Is that the RD/D-GN wire (#1540) supplying +12V to the window switch? 

Glad you got it resolved.

Doug

.


----------



## jderry93 (Sep 17, 2020)

Doug, 

That is as I found in. Barely twisted together and not even taped separately! 

Yes it's the 12V to the switch.


----------



## plano-doug (Jul 1, 2015)

jderry93 said:


> Yes it's the 12V to the switch.


I can see the bad wiring affecting driver control of the other three windows. That makes sense. I'm surprised it didn't affect control of the driver's window, too.

Doug

.


----------



## pilbeam100 (Jun 4, 2021)

Hello, I have a similar issue. My 2012 Cruze w Express up and down , the Driver window has just stopped the other 3 still work. New regulator Assy, New Switch, same thing Any ideas here? I do have 12v to the motor


----------



## Blasirl (Mar 31, 2015)

pilbeam100 said:


> Hello, I have a similar issue. My 2012 Cruze w Express up and down , the Driver window has just stopped the other 3 still work. New regulator Assy, New Switch, same thing Any ideas here? I do have 12v to the motor


Welcome Aboard!

Has any damage occurred or work been done to the door or under the dash ? 

Don't forget to introduce yourself and your Cruze here.


----------



## pilbeam100 (Jun 4, 2021)

Blasirl said:


> Welcome Aboard!
> 
> Has any damage occurred or work been done to the door or under the dash ?
> 
> Don't forget to introduce yourself and your Cruze here.

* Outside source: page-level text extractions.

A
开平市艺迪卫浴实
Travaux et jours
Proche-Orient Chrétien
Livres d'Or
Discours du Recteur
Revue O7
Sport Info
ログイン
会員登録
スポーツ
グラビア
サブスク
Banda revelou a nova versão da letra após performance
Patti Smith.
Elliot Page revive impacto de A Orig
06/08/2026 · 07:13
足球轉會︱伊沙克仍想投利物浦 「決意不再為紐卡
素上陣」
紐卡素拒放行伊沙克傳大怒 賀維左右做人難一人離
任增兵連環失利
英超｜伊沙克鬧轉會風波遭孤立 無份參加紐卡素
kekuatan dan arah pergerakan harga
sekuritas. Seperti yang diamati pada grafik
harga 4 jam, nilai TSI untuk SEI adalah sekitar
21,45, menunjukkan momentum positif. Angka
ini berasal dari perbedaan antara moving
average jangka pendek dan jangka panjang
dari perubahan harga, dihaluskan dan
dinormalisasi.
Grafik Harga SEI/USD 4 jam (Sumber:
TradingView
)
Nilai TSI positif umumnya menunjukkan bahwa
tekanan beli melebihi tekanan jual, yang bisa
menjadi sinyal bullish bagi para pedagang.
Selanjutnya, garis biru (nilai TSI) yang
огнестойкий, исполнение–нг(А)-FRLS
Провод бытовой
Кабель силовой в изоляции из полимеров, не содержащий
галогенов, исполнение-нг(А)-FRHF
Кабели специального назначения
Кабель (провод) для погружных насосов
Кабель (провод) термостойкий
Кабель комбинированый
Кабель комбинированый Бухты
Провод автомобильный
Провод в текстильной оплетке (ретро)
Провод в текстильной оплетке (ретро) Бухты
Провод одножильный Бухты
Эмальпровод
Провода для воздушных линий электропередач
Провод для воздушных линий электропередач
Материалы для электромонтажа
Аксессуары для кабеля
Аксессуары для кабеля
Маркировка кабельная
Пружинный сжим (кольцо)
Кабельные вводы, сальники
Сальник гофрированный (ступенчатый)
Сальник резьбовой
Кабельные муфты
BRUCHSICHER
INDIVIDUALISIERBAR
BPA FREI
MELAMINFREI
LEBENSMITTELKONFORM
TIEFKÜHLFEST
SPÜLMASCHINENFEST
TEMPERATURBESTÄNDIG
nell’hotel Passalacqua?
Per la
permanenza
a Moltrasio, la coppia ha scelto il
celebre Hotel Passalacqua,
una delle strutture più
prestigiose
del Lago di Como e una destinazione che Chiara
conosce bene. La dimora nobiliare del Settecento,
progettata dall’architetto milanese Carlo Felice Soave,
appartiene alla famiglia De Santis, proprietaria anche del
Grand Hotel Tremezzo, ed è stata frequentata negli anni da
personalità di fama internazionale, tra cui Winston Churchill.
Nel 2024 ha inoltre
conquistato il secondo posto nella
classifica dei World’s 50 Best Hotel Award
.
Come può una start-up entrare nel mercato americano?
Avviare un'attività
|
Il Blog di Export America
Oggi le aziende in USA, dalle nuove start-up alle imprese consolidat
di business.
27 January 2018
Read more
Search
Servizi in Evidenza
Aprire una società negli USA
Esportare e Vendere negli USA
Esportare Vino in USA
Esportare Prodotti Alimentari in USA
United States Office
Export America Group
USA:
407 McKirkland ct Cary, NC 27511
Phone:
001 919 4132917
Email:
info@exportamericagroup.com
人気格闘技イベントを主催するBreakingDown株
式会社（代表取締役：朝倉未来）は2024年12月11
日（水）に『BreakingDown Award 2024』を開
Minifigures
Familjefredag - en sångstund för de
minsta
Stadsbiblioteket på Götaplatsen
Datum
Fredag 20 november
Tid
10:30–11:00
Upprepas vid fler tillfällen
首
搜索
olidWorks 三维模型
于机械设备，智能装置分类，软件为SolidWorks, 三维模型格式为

I found the problem in harness 6" from motor


----------



## Blasirl (Mar 31, 2015)

pilbeam100 said:


> I found the problem in harness 6" from motor
> View attachment 292516


How did it get pinched?


----------



## pilbeam100 (Jun 4, 2021)

I suspect nicked at factory then 9 years for the green to set in


----------